- _EXERCISE_
In the records below, tally every line containing "Probleme". Report only the total.

--- MATERIALS PROVIDED ---

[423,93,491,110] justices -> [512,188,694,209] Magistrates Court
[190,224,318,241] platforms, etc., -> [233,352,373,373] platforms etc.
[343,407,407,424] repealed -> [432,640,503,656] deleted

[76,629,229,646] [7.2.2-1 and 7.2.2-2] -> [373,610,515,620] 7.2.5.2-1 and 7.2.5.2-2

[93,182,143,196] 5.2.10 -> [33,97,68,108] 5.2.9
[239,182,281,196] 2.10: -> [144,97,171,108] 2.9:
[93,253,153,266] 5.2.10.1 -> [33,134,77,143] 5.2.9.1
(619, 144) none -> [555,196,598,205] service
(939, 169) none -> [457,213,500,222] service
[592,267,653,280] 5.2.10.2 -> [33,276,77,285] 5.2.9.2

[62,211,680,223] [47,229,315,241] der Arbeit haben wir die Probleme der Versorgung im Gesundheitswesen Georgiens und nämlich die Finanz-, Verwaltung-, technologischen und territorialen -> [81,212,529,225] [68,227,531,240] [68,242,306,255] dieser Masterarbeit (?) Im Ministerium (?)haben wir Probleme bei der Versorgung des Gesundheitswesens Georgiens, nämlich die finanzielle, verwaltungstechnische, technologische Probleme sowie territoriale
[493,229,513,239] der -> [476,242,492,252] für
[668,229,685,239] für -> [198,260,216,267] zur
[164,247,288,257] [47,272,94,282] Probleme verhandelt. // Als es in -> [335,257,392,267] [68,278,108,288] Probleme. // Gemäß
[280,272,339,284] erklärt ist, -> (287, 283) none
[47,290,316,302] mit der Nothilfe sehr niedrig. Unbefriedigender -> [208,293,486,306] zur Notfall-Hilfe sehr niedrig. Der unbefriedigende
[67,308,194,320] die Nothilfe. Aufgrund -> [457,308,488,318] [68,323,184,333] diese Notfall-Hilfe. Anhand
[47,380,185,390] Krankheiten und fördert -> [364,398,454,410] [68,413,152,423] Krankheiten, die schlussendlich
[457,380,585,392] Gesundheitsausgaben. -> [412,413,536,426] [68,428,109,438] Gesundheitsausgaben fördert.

---

- _ANSWER SECTION_
2